Reproduce each of the following entries word for word, omitting the pictures.

::::

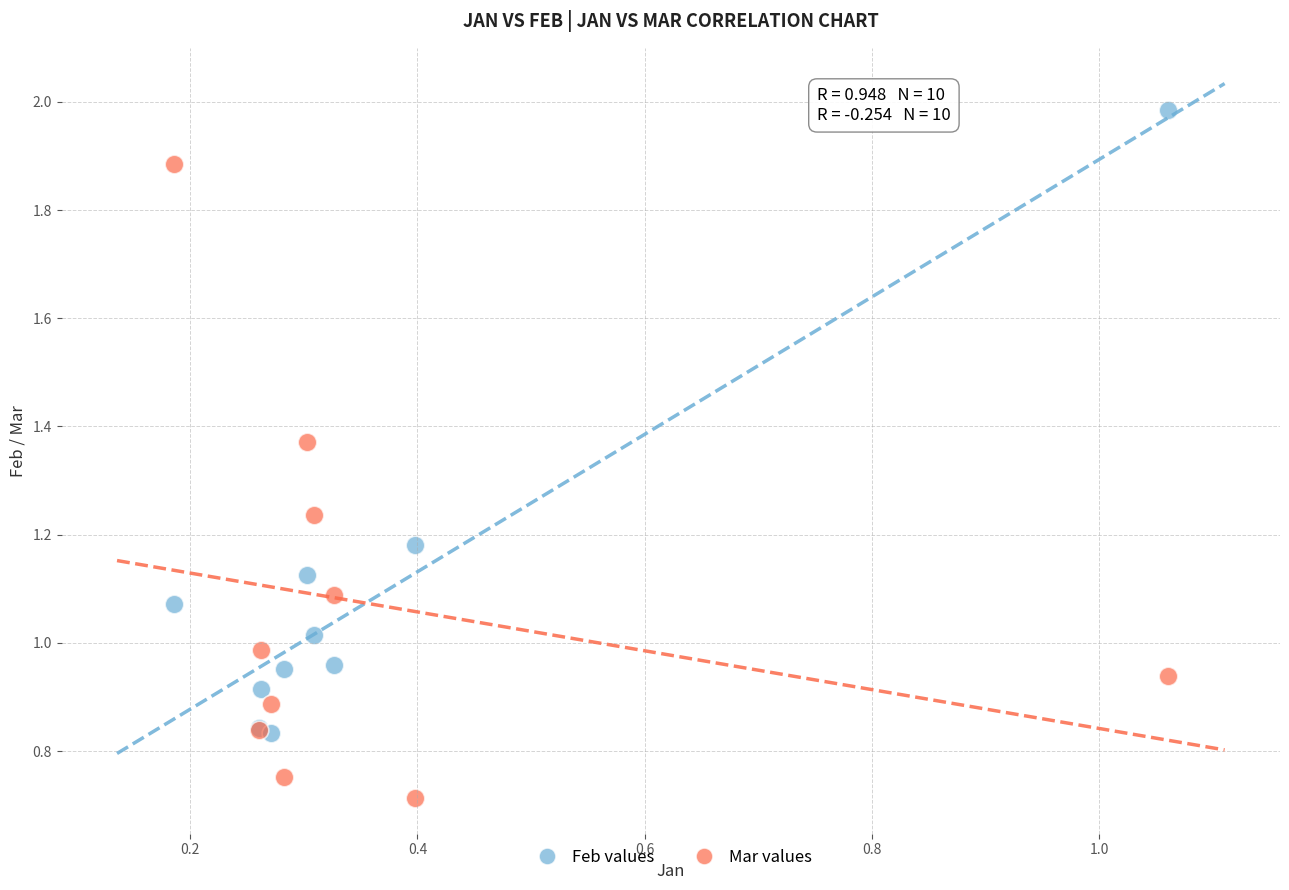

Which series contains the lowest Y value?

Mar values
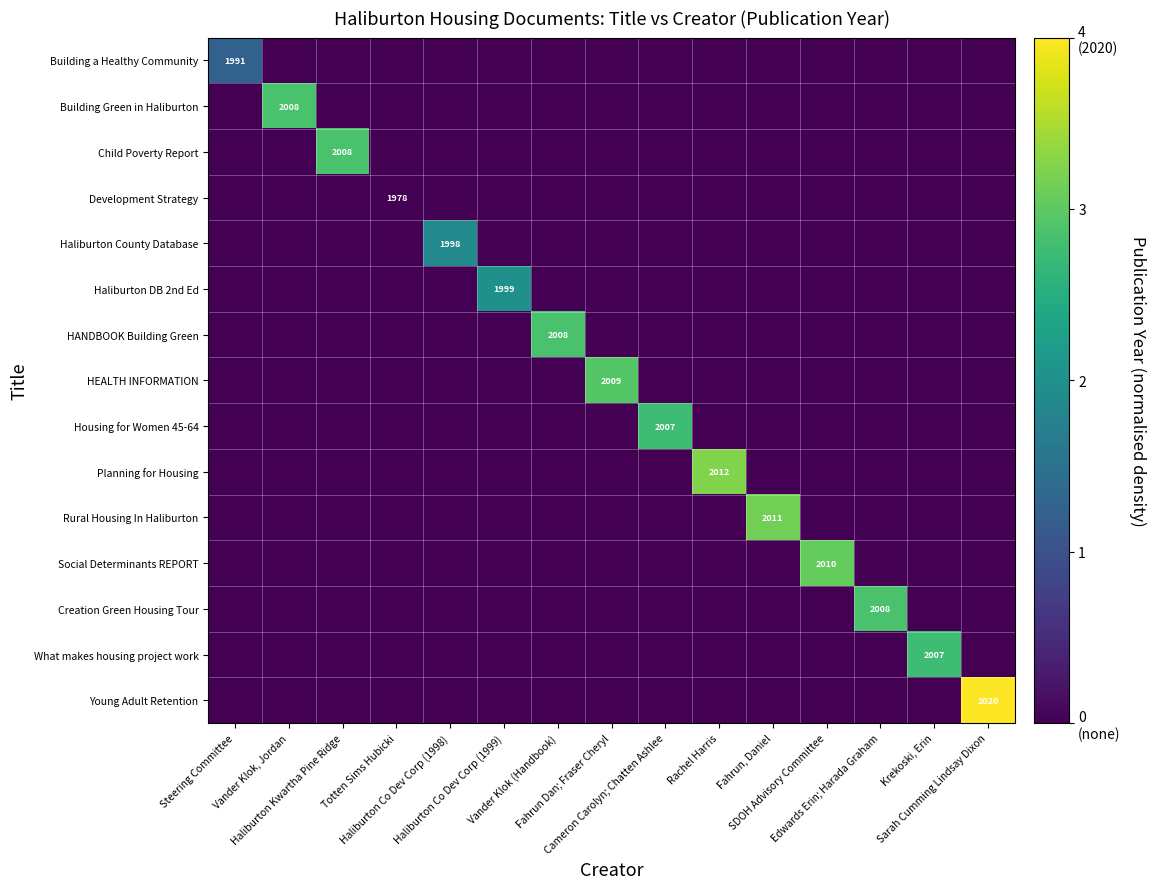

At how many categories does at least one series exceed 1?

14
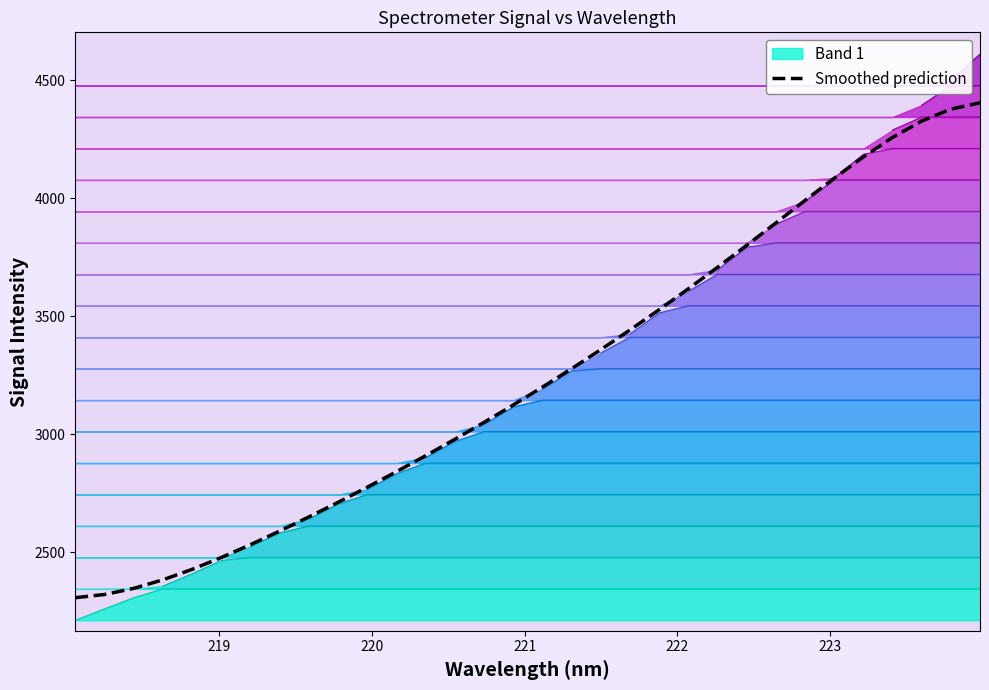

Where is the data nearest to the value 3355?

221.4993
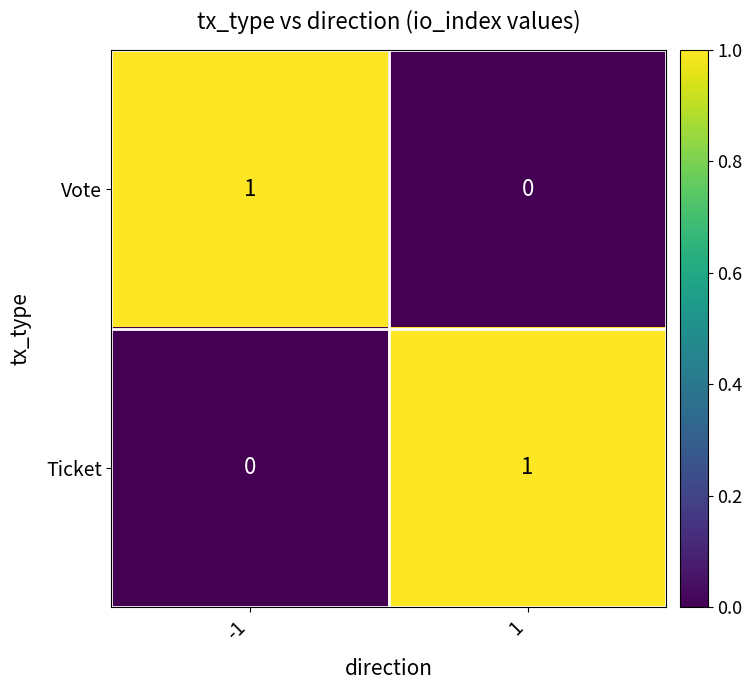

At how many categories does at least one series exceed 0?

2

::::

— ANSWER AREA —
Which series contains the lowest Y value?

Mar values

At how many categories does at least one series exceed 1?

14

Where is the data nearest to the value 3355?

221.4993

At how many categories does at least one series exceed 0?

2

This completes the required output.